Clothes- I experimented with a few methods from using known tokens (like bikini here) to new trigger words (like here). From what I see, for things that resemble known concepts enough using existing tokens help to speed up the training and can let you use lower number of steps to train, for more foreign concepts creating a new trigger gave better results but you needed higher step count.
Training:
Smarter people will have better info here but 15-30 pics seems to be the sweet spot for number of images.

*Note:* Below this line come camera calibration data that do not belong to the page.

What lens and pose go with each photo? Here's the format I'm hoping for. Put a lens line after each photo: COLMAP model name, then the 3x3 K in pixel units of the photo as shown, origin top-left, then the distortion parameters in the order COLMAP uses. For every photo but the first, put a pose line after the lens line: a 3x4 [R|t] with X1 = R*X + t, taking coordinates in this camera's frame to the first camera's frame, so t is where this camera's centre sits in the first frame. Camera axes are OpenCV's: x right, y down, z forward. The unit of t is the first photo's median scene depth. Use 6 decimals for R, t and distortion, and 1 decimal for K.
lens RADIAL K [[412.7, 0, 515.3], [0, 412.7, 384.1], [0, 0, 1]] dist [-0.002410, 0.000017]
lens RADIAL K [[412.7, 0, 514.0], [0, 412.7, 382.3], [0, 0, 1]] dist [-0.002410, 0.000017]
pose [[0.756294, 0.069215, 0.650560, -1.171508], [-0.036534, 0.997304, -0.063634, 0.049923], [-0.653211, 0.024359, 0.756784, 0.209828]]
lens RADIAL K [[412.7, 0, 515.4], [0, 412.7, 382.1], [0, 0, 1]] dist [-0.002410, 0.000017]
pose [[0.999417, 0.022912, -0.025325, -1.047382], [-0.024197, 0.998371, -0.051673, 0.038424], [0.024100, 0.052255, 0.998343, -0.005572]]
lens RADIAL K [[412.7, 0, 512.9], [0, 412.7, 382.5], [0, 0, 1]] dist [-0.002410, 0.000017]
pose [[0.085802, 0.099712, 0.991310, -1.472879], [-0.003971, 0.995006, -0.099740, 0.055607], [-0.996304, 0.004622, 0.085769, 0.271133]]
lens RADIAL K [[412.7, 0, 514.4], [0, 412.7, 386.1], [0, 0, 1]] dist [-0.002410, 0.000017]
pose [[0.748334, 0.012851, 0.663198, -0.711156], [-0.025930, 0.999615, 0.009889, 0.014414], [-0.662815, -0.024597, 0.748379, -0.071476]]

Clothes seem to work best at around 500 steps as they require quite a bit of flexibility while for people it feels like somewhere between 1000-2000.
Final thoughts:
I am honestly humbled by the response I have gotten this last week, seeing people use my loras and share their results makes all the work worth it
PS:
I hate comparing epochs.
If someone can create me a comfyui workflow to compare epochs I will be eternally grateful (plus I am willing to put 1k buzz on the line for it). Turns out the best method was not to use Comfyui for this but install forge and you the good old reliable prompt s/r.
Special thanks to punzel who made this kickass guide.